DeLauro isn’t trying to hurt small farmers, but her legislation misses the real root of the problem. Ending subsidies for factory farming and putting reasonable incentives in place to encourage holistic farming practices is a better way to approach food safety and food security.
At the same time, the US Senate is considering significantly more extensive tracking of produce (S 475), and the US Department of Agriculture is continuing to move forward with a National Animal Identification System. The NAIS would mandate the implantation of a small radio frequency chip in, yes, every animal. First, there is the pure sci-fi horror of putting chips into every cow, pig, chicken and emu in the county (US livestock is estimated at more than 10 billion animals). Hey, let’s just put chips in all the children, too—soon we’ll all have them! It will make us safer! Second, such a plan is pennies on the dollar for an operation like Tyson that processes 25 billion pounds of meat annually (much of which goes to obesity-inducing fast-food chains), but what’s the cost impact on a farmer with 200 chickens? Quite possibly enough to put that farmer out of business.

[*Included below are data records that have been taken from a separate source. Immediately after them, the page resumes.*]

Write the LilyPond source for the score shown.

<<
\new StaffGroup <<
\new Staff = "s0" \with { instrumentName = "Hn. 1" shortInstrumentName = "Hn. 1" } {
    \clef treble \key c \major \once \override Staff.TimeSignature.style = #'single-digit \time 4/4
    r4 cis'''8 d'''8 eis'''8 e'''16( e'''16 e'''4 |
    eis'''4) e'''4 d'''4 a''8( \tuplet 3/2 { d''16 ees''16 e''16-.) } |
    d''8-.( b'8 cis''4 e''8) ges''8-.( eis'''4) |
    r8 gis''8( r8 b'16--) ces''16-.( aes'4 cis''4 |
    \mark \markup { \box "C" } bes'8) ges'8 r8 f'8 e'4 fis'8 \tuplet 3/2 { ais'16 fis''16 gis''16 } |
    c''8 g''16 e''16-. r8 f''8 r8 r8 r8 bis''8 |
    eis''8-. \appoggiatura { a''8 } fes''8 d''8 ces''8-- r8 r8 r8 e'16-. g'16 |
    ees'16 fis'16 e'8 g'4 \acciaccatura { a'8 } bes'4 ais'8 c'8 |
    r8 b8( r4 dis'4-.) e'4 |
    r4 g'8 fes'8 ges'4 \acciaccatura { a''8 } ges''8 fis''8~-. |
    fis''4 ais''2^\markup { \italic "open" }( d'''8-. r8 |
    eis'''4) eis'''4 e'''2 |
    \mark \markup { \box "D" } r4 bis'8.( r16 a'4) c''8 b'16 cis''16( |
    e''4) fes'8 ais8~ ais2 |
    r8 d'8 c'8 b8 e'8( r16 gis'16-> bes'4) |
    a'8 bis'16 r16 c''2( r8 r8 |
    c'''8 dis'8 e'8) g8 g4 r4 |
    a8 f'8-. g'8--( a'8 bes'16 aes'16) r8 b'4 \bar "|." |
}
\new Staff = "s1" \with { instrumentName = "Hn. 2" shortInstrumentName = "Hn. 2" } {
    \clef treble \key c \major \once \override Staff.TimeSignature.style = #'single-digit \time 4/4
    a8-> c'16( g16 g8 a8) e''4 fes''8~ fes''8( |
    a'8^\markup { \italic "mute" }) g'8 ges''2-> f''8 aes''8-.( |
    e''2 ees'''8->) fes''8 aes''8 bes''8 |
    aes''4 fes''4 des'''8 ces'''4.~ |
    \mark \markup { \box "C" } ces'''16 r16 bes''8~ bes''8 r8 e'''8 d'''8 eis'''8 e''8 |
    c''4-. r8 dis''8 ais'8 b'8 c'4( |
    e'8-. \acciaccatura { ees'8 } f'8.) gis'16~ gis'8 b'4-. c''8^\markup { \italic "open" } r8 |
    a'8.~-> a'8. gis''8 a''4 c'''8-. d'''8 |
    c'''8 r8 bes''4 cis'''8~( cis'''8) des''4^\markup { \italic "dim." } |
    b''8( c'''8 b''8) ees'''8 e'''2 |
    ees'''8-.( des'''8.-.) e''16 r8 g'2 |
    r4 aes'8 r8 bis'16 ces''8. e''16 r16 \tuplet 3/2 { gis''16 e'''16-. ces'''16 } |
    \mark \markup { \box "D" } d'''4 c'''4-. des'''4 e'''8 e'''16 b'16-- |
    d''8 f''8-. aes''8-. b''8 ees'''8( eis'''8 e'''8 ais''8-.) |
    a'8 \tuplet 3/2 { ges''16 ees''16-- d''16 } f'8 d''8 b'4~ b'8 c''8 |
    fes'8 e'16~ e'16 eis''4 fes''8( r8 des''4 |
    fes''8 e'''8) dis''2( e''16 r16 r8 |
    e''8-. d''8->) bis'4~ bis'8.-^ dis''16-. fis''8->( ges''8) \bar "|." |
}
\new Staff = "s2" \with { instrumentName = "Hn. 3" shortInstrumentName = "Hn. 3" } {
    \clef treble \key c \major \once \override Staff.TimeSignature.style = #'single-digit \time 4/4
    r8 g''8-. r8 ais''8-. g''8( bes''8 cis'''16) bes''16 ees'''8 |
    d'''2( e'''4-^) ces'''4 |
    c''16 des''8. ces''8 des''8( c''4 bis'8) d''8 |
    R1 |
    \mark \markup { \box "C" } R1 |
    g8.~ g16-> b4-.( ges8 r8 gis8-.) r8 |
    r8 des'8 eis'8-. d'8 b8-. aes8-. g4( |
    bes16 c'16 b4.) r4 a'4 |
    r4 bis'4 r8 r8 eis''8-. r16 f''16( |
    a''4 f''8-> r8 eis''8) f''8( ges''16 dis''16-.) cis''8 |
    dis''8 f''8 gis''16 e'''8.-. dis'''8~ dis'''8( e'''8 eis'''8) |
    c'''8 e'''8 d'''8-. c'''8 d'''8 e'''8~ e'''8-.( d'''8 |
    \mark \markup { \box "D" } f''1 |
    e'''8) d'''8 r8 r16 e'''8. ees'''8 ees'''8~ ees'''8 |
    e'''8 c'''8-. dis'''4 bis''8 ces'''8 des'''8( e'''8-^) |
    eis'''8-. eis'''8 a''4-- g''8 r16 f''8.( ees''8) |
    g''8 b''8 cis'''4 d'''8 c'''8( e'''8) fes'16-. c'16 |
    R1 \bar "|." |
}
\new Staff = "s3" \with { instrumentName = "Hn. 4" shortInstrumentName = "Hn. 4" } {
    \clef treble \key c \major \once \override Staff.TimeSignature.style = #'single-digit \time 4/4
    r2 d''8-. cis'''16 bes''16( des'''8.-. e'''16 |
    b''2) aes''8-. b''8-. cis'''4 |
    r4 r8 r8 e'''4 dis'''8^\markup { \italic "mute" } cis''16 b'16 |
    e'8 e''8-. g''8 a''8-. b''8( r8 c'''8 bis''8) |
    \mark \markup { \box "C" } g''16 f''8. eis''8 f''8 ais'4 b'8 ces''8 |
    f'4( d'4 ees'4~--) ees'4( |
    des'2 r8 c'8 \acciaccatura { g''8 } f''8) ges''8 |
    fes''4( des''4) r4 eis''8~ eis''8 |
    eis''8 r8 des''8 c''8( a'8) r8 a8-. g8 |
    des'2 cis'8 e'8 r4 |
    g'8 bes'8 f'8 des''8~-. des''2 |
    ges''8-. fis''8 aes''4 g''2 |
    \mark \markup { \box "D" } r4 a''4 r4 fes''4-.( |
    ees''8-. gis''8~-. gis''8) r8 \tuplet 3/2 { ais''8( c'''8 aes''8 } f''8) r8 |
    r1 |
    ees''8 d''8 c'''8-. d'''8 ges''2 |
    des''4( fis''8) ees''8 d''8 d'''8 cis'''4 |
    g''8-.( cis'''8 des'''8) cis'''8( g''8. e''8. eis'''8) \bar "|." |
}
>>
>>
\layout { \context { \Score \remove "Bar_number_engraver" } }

Several states have already passed legislation outlawing any such animal identification system. However, HR 875 coincidentally contains language that binds state agriculture departments to enforce federal guidelines.
All appearances to the contrary, however, it’s not a conspiracy, and the intention is not to outlaw farmers markets and organic gardens or any of the other spurious claims. There’s no need to rise up in civil rebellion, but there is a need to contact our representatives in Congress and explain all the potential paths to abuse contained in these deeply flawed legislative initiatives. New Mexico is on the verge of some major success with regional food efforts, so long as a blind, do-gooder federal government doesn’t screw it all up for us.